## [Instructions for the task]
Beginning with the line below that contains "line: (1134, 880) -> (1746, 1191), added" and ending with the line that contains "line: (861, 1074)", copy every line exactly. Copy nothing else.

## [Record excerpts]

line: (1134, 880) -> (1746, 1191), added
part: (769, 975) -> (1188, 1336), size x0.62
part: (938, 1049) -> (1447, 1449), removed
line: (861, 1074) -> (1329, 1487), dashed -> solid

---

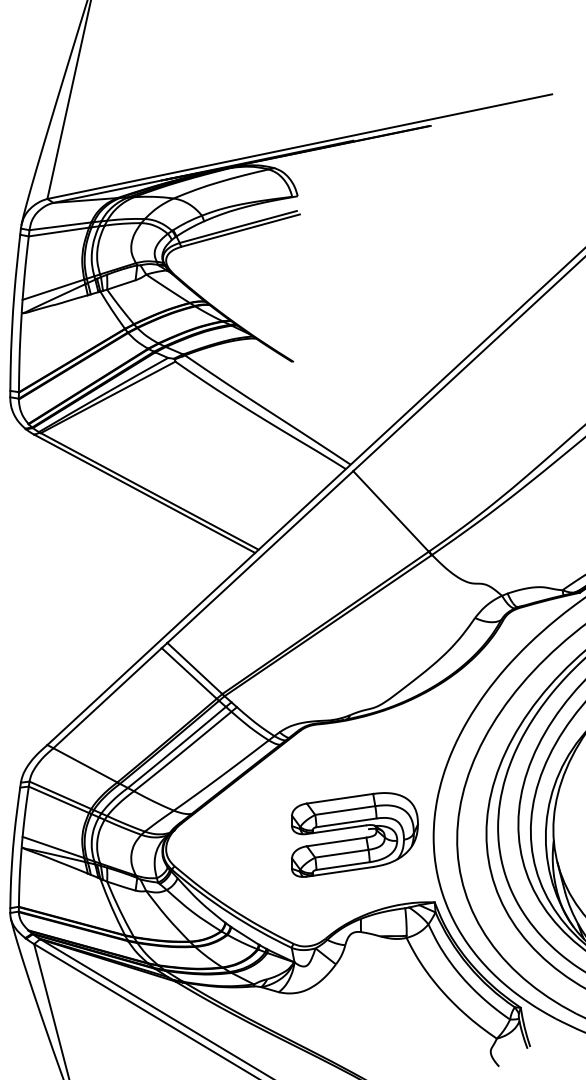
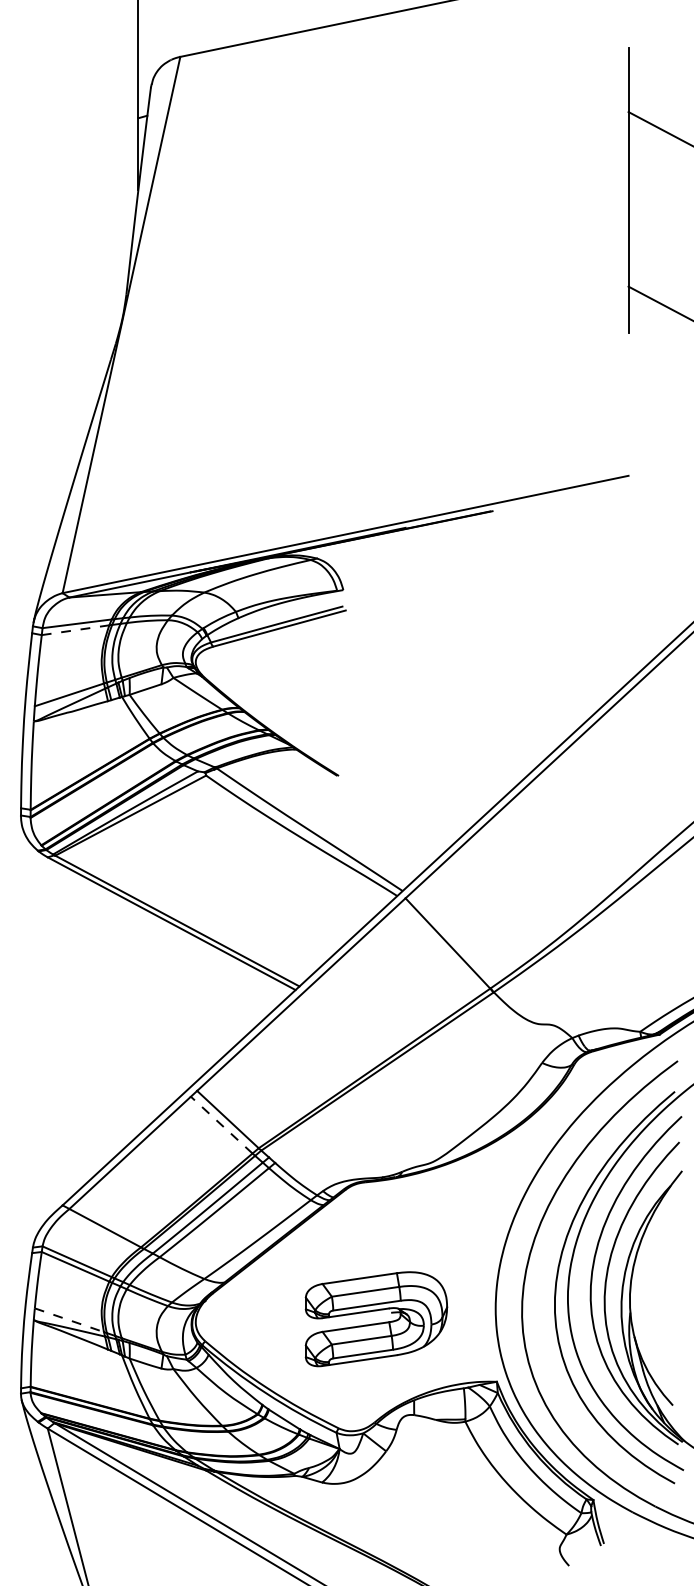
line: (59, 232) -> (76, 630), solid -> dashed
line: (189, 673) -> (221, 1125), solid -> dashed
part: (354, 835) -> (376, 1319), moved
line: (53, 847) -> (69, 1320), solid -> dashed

## [Response to this task]
line: (1134, 880) -> (1746, 1191), added
part: (769, 975) -> (1188, 1336), size x0.62
part: (938, 1049) -> (1447, 1449), removed
line: (861, 1074) -> (1329, 1487), dashed -> solid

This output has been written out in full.